At the same time, Coats saw tech companies on the West Coast growing and rapidly reshaping the economy. He believed the center of power was shifting from Wall Street to Silicon Valley.
He thought he could get more out of life on the West Coast. And he was growing tired of the exhausting lifestyle on Wall Street. So in 2017, he left Goldman for a job in corporate finance at Google in San Francisco.
"It wasn't satisfying for what I was putting into it," he said. "I wasn't getting the kind of enjoyment out of life that I would expect for those hours."
His fatigue isn't unusual, experts say. Top banks are aware of perceptions about their sweatshop culture.
David Solomon, Goldman's presumed next chief executive, has been open about the need to create a kinder, gentler Wall Street.
"We've got a lot of work to do on that front," Solomon said on a Goldman Sachs podcast last year. "You've got to create an atmosphere where people can work hard, but they also have opportunities to have a life, to play hard and to have some balance in all of that."
Goldman and other banks have made efforts to cut weekend hours, but small tweaks are unlikely to pose a serious threat to the quality of life tech companies can present.
Coats gets free gym access, food and transportation at Google. "At Goldman, there was a water fountain and coffee," he said.
"If you join a bank on Wall Street, you wear a suit," said Wallace, from Korn Ferry. "In tech, you're not buttoned up - you're not popping in and clocking out of a physical space."

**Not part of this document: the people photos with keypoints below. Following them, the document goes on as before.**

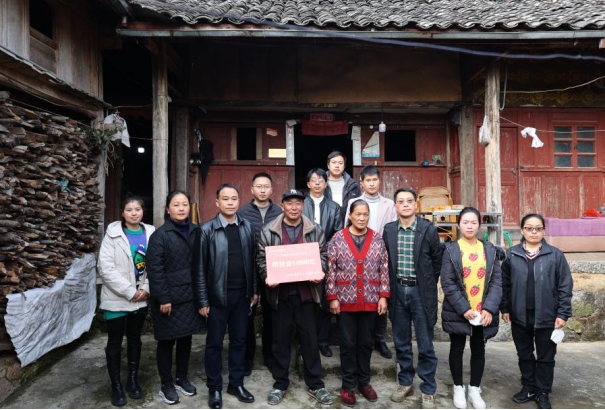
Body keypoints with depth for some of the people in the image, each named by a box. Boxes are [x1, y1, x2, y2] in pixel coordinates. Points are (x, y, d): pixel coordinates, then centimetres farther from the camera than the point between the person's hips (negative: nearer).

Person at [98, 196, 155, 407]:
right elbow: (105, 268, -14)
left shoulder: (150, 232, -1)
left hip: (141, 298, 3)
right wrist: (130, 292, -16)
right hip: (117, 298, -3)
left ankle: (133, 379, 30)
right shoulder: (113, 233, -9)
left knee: (135, 339, 15)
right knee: (115, 342, 8)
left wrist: (146, 289, -10)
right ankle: (116, 385, 22)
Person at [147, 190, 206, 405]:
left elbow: (200, 264, 8)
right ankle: (166, 384, 25)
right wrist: (163, 299, -15)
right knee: (167, 341, 8)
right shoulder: (160, 234, -9)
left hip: (190, 296, 5)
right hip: (168, 298, -4)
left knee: (186, 338, 15)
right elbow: (154, 269, -13)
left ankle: (182, 378, 33)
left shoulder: (196, 232, 6)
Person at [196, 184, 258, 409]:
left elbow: (252, 261, 7)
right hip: (218, 295, -3)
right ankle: (214, 388, 25)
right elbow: (200, 267, -7)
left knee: (239, 340, 14)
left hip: (242, 293, 3)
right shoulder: (207, 229, -7)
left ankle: (236, 383, 30)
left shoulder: (247, 227, 4)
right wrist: (203, 300, -8)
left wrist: (254, 290, 6)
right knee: (215, 343, 9)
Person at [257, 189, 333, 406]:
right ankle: (280, 384, 27)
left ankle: (315, 385, 24)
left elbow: (323, 255, 5)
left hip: (305, 292, 0)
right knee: (281, 340, 11)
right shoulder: (268, 231, 0)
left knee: (310, 339, 9)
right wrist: (267, 276, -16)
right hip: (280, 292, 0)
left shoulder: (315, 230, 2)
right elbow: (262, 258, 1)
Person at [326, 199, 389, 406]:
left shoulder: (377, 239, 2)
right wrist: (332, 297, -7)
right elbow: (330, 270, -4)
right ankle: (348, 385, 22)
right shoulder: (337, 238, -4)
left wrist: (383, 296, -1)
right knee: (348, 343, 8)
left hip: (370, 300, 2)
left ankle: (364, 382, 30)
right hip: (345, 300, -2)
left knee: (366, 342, 13)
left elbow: (384, 269, 4)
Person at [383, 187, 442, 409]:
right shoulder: (388, 230, 1)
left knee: (425, 344, 7)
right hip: (397, 291, 3)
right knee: (401, 342, 14)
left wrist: (428, 284, 5)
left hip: (421, 292, -3)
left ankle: (428, 390, 22)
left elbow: (437, 260, 3)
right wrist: (390, 286, 7)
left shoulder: (429, 229, -7)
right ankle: (405, 382, 32)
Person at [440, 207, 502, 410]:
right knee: (457, 349, 11)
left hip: (483, 313, 2)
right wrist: (464, 309, -16)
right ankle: (458, 388, 29)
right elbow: (447, 283, -10)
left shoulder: (490, 250, 4)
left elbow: (496, 282, -1)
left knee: (479, 350, 14)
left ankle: (474, 389, 30)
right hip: (458, 312, -2)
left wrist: (489, 309, -12)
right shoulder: (450, 250, -4)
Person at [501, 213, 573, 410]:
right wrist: (505, 308, 3)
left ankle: (543, 393, 28)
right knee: (524, 355, 16)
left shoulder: (555, 255, -5)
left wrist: (563, 313, -7)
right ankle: (528, 388, 33)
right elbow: (505, 284, 4)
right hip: (520, 316, 2)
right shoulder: (512, 255, 0)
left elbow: (565, 286, -4)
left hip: (547, 316, -2)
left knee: (545, 357, 11)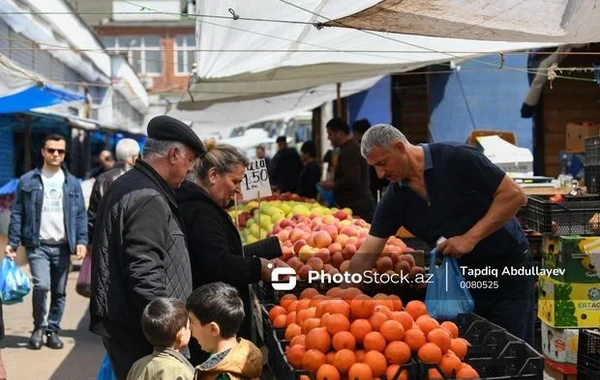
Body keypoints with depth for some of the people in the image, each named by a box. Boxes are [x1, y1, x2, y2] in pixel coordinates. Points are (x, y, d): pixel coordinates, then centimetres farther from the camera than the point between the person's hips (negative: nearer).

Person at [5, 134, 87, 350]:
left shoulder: (72, 183, 9)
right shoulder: (28, 181, 3)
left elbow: (80, 215, 8)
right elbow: (17, 214, 3)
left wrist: (81, 241, -5)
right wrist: (13, 242, -4)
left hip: (62, 246, 2)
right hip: (38, 245, -2)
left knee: (59, 292, 6)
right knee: (41, 285, -17)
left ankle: (53, 331, 21)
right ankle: (39, 328, 5)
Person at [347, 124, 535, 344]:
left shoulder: (457, 159, -17)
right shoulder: (395, 200, -2)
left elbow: (515, 195, -16)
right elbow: (365, 255, -2)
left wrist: (470, 238, -20)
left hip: (508, 273, -5)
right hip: (461, 281, 5)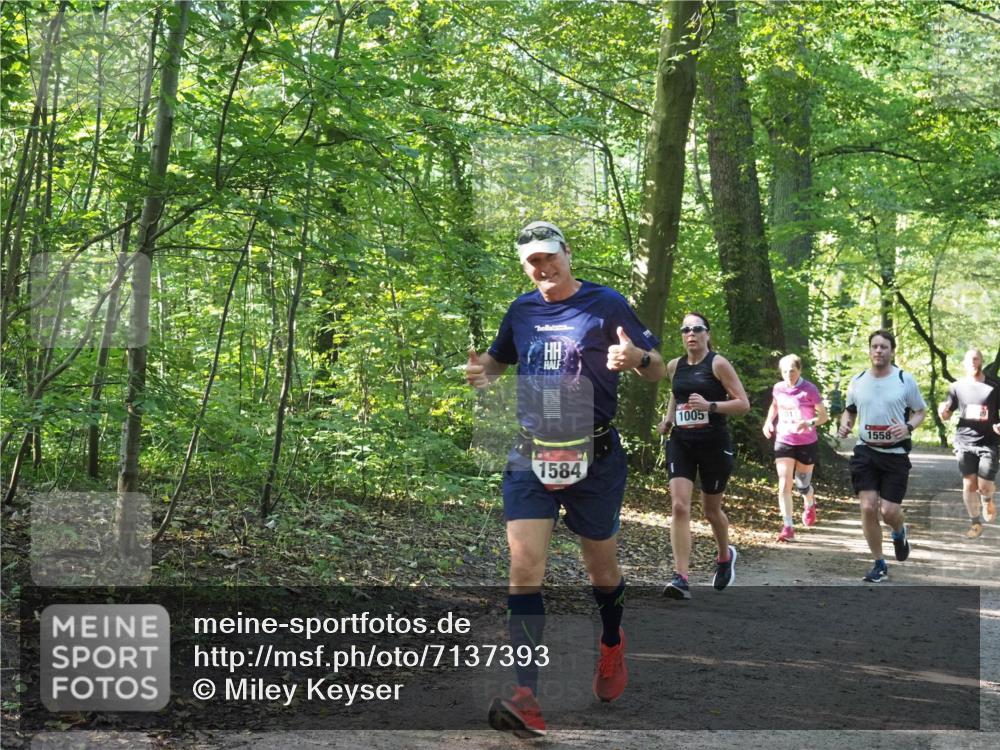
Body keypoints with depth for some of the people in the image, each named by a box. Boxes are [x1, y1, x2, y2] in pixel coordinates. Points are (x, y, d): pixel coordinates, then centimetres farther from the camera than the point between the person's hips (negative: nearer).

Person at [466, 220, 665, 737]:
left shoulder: (606, 305, -3)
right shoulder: (521, 311, 9)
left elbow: (658, 371, 0)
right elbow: (501, 359, 26)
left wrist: (638, 358, -25)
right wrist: (482, 370, 1)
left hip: (595, 456, -2)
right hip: (531, 454, 2)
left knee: (601, 567, 12)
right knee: (524, 568, -13)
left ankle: (612, 642, 45)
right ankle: (527, 698, -16)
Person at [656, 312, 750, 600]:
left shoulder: (718, 364, -7)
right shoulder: (674, 366, 7)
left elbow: (743, 404, -10)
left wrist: (709, 406, -24)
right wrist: (668, 419, 8)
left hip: (714, 445, -3)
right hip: (681, 443, 3)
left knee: (711, 509, 13)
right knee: (680, 506, -14)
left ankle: (725, 556, 44)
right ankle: (682, 578, -16)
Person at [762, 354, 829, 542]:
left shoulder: (809, 390, -14)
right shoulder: (778, 388, -1)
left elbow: (824, 416, -10)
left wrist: (809, 423, -28)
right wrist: (768, 422, 4)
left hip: (807, 444, -2)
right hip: (783, 442, 2)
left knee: (802, 485, 11)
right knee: (784, 485, -11)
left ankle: (809, 505, 47)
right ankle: (788, 527, -9)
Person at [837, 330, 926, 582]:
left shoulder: (905, 380, -4)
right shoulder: (857, 382, 4)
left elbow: (920, 411, 5)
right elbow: (849, 410, 19)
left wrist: (908, 427, -16)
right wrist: (844, 424, -4)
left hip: (896, 454, -2)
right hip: (865, 451, 2)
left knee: (889, 511, -5)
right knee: (868, 508, -6)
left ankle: (899, 533, 34)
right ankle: (879, 565, 10)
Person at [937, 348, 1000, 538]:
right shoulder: (957, 387, 3)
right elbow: (947, 415, 11)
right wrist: (943, 412, -13)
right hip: (965, 442, 1)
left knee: (984, 486, -6)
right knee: (969, 484, -1)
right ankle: (976, 523, 15)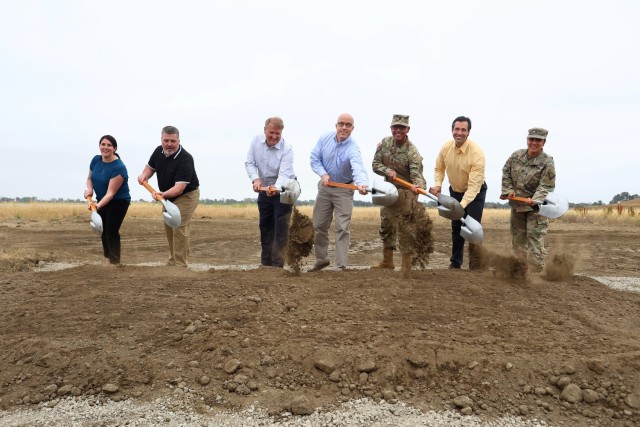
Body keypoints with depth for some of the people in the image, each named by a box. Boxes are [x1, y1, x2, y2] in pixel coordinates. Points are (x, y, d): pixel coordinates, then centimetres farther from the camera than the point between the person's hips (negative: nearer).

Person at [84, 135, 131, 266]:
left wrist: (98, 206, -40)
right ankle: (107, 259, 21)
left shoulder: (118, 167, -26)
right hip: (102, 200, 7)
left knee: (112, 231, -10)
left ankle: (115, 262, -3)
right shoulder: (96, 160, -6)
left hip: (119, 202, -7)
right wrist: (89, 189, -10)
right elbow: (90, 178, 11)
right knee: (103, 230, 10)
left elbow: (111, 193, -27)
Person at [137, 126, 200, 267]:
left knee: (179, 228, -16)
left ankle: (180, 265, -10)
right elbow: (151, 166, 13)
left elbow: (179, 188, -36)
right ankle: (172, 261, 28)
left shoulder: (185, 159, -30)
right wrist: (144, 175, -10)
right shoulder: (158, 151, -7)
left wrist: (163, 194, -53)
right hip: (167, 195, 8)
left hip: (186, 195, -8)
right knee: (168, 228, 14)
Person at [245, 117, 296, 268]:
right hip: (264, 189, 5)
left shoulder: (287, 149, -23)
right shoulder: (256, 141, -9)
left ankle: (277, 265, -6)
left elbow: (284, 174, -33)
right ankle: (265, 263, 25)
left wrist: (276, 188, -53)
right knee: (265, 226, 13)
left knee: (281, 228, -10)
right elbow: (249, 163, -7)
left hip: (283, 189, -5)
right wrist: (255, 179, -26)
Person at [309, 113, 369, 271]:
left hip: (344, 190, -4)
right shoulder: (325, 138, -9)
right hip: (325, 187, 4)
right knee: (319, 226, 10)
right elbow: (314, 159, -4)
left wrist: (361, 183, -63)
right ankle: (321, 260, 28)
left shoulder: (353, 149, -24)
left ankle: (341, 266, 0)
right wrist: (323, 174, -22)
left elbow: (358, 167, -43)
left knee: (342, 228, -7)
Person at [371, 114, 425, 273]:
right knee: (386, 227, 17)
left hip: (406, 192, -7)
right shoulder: (384, 143, -3)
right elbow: (375, 164, -1)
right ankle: (387, 261, 34)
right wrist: (387, 171, -21)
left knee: (405, 230, -4)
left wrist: (418, 186, -51)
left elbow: (417, 174, -29)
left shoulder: (412, 152, -20)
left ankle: (406, 267, 6)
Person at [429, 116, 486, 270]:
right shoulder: (445, 147, -16)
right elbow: (439, 169, 3)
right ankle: (455, 263, 28)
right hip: (455, 191, 5)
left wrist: (462, 205, -45)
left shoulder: (477, 152, -31)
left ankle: (476, 267, -1)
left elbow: (474, 185, -35)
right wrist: (437, 185, -16)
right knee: (456, 228, 14)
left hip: (475, 192, -5)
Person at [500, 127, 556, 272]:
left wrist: (535, 200, -33)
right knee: (517, 237, 15)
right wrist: (508, 190, -2)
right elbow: (506, 173, 10)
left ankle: (537, 270, -1)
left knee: (535, 238, -9)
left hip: (536, 206, -5)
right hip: (516, 204, 5)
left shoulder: (547, 162, -15)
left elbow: (546, 187, -17)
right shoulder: (516, 155, -2)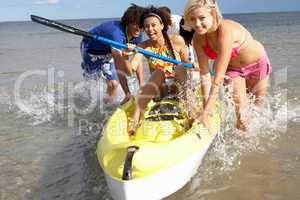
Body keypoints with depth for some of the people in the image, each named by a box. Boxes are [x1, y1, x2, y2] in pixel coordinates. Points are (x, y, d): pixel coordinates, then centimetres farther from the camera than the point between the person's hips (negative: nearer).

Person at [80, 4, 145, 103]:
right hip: (91, 50, -6)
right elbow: (119, 66, -48)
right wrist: (128, 94, -52)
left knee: (114, 83, -2)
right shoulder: (117, 32, -41)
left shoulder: (136, 34, -18)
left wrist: (142, 85, -27)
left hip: (108, 51, 6)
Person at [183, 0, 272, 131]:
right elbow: (204, 74, -20)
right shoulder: (198, 38, -24)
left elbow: (219, 77, -45)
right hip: (232, 69, 3)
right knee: (241, 112, -4)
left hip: (257, 64, -3)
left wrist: (205, 113, -46)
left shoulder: (226, 30, -41)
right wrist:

ZipRecruiter's Siegel recalled a tech networking event where executives were debating how to find the best personal chefs for their teams. "I'm dubious that these type of arguments happen at major banks," he said.
And although companies like Facebook and Twitter are now facing scrutiny over privacy and data, the companies' harsh turn in the spotlight probably won't turn off new recruits.
"I don't see it as being a bubble burst," Coats said.